Do not use your Alibaba Cloud account to access EventBridge unless absolutely necessary. Instead, create Resource Access Management (RAM) users or roles with only the permissions each person or application needs. This reduces the impact of compromised credentials and provides a clear audit trail.
RAM users
A RAM user is an identity within your Alibaba Cloud account that has its own credentials and permissions. An Alibaba Cloud account, or a RAM user or RAM role with administrative rights, can create RAM users. After you grant the required permissions to a RAM user, the RAM user can sign in to the Alibaba Cloud Management Console or call API operations to access resources within the account.
As a best practice, use your Alibaba Cloud account only to create an initial RAM user with administrative rights, then use that RAM user to create and manage all other RAM users.
Access modes
When creating a RAM user, select one or both access modes for the Access Mode parameter:
| Access mode | Credentials | Use case |
|---|---|---|
| Console Access | Username and password | Interactive operations in the console |
| Using permanent AccessKey to access | AccessKey pair | Programmatic API calls |
Separate human users from application identities. Create dedicated RAM users for people who sign in to the console, and separate RAM users for programs that make API calls. This prevents unintended operations and simplifies credential rotation.
Security best practices
Enable multi-factor authentication (MFA) for every RAM user that has console access.
Apply least-privilege permissions. Grant only the minimum permissions required for each task. Broad permissions increase the risk of accidental changes and security breaches.
Never embed AccessKey credentials in code. A leaked AccessKey pair exposes all resources in your account. Use Security Token Service (STS) tokens or environment variables instead.
Enable single sign-on (SSO) if your organization uses an enterprise identity provider. SSO lets RAM users authenticate through your existing identity system rather than managing separate passwords.
Related topics
RAM user groups
When you create multiple RAM users that need the same access, use RAM user groups to simplify permission management. Attach policies to a group, then add users to that group instead of granting permissions to each user individually.
Managing group permissions
Apply least-privilege permissions at the group level, just as for individual users.
Remove users whose responsibilities change. When a team member moves to a different role, remove them from the group so they no longer inherit its permissions.
Revoke unused permissions.
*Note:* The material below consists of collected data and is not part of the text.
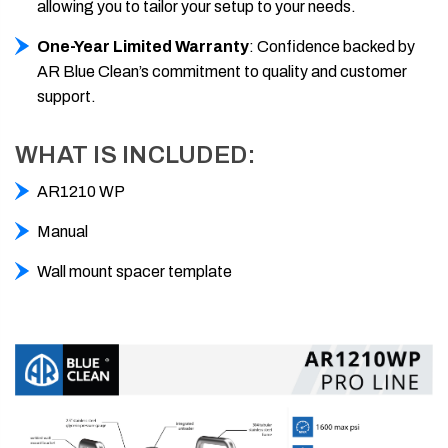
allowing you to tailor your setup to your needs.
One-Year Limited Warranty
: Confidence backed by
AR Blue Clean’s commitment to quality and customer
support.
WHAT IS INCLUDED:
AR1210 WP
Manual
Wall mount spacer template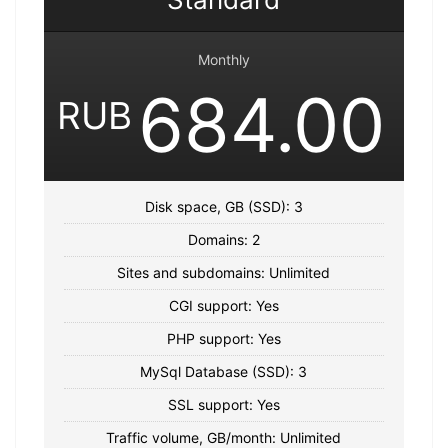
Monthly
684.00
RUB
Disk space, GB (SSD): 3
Domains: 2
Sites and subdomains: Unlimited
CGI support: Yes
PHP support: Yes
MySql Database (SSD): 3
SSL support: Yes
Traffic volume, GB/month: Unlimited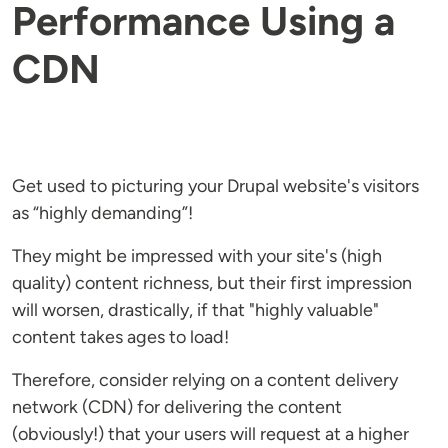
Performance Using a
CDN
Get used to picturing your Drupal website's visitors
as “highly demanding”!
They might be impressed with your site's (high
quality) content richness, but their first impression
will worsen, drastically, if that "highly valuable"
content takes ages to load!
Therefore, consider relying on a content delivery
network (CDN) for delivering the content
(obviously!) that your users will request at a higher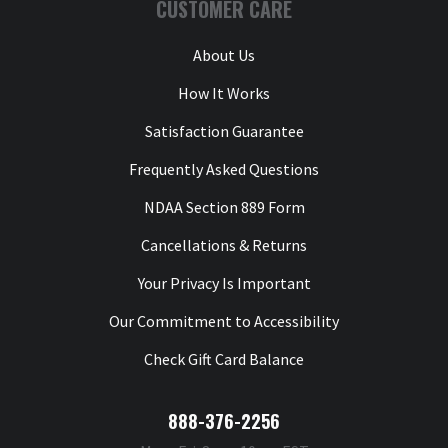
CUSTOMER CARE
About Us
How It Works
Satisfaction Guarantee
Frequently Asked Questions
NDAA Section 889 Form
Cancellations & Returns
Your Privacy Is Important
Our Commitment to Accessibility
Check Gift Card Balance
888-376-2256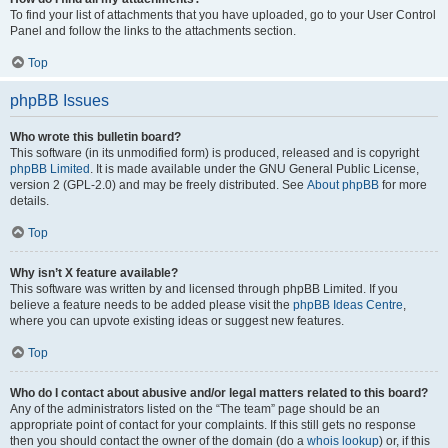
To find your list of attachments that you have uploaded, go to your User Control
Panel and follow the links to the attachments section.
Top
phpBB Issues
Who wrote this bulletin board?
This software (in its unmodified form) is produced, released and is copyright
phpBB Limited
. It is made available under the GNU General Public License,
version 2 (GPL-2.0) and may be freely distributed. See
About phpBB
for more
details.
Top
Why isn’t X feature available?
This software was written by and licensed through phpBB Limited. If you
believe a feature needs to be added please visit the
phpBB Ideas Centre
,
where you can upvote existing ideas or suggest new features.
Top
Who do I contact about abusive and/or legal matters related to this board?
Any of the administrators listed on the “The team” page should be an
appropriate point of contact for your complaints. If this still gets no response
then you should contact the owner of the domain (do a
whois lookup
) or, if this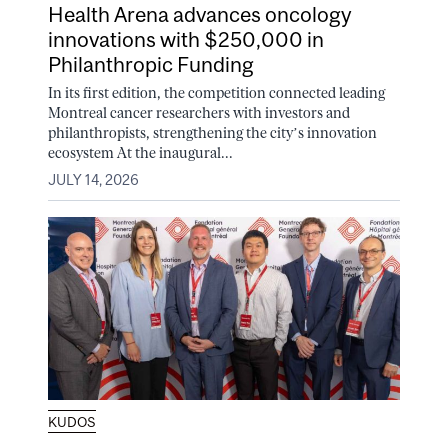
Health Arena advances oncology
innovations with $250,000 in
Philanthropic Funding
In its first edition, the competition connected leading
Montreal cancer researchers with investors and
philanthropists, strengthening the city’s innovation
ecosystem At the inaugural...
JULY 14, 2026
KUDOS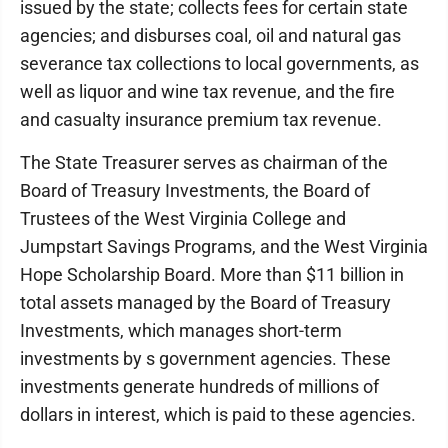
issued by the state; collects fees for certain state
agencies; and disburses coal, oil and natural gas
severance tax collections to local governments, as
well as liquor and wine tax revenue, and the fire
and casualty insurance premium tax revenue.
The State Treasurer serves as chairman of the
Board of Treasury Investments, the Board of
Trustees of the West Virginia College and
Jumpstart Savings Programs, and the West Virginia
Hope Scholarship Board. More than $11 billion in
total assets managed by the Board of Treasury
Investments, which manages short-term
investments by s government agencies. These
investments generate hundreds of millions of
dollars in interest, which is paid to these agencies.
Periodically review group policies and remove any that no longer serve an active use case.
Related topics
RAM roles
A RAM role is a virtual identity that carries a set of policies but has no permanent credentials: no password and no AccessKey pair. To use a RAM role, a trusted entity assumes the role and receives a temporary Security Token Service (STS) token. This token grants the permissions attached to the role for a limited time.
How role assumption works
A trusted entity calls the AssumeRole API operation.
STS returns a temporary token with the role's permissions.
The trusted entity uses this token to access EventBridge and other Alibaba Cloud resources.
Because STS tokens are temporary, compromised tokens expire automatically, which reduces the window of exposure compared to permanent AccessKey pairs.
Security best practices
Keep trusted entities stable. Avoid frequent changes to a role's trusted entity after creation. Removing a trusted entity can cause permission loss that disrupts workloads. Adding a trusted entity may lead to privilege escalation. Test all changes thoroughly before applying them in production.
Set an appropriate session duration. STS tokens are valid only for the duration you specify, up to the maximum session duration configured on the role. A shorter duration limits exposure if a token is leaked, but a duration that is too short may cause unnecessary re-authentication. Balance security with operational convenience.
NoteThe maximum validity period of an STS token equals the maximum session duration set on the RAM role. Adjust this value based on your security requirements.
Enable SSO for RAM roles if your organization uses an enterprise identity provider. Role-based SSO lets external identities assume RAM roles without creating individual RAM users.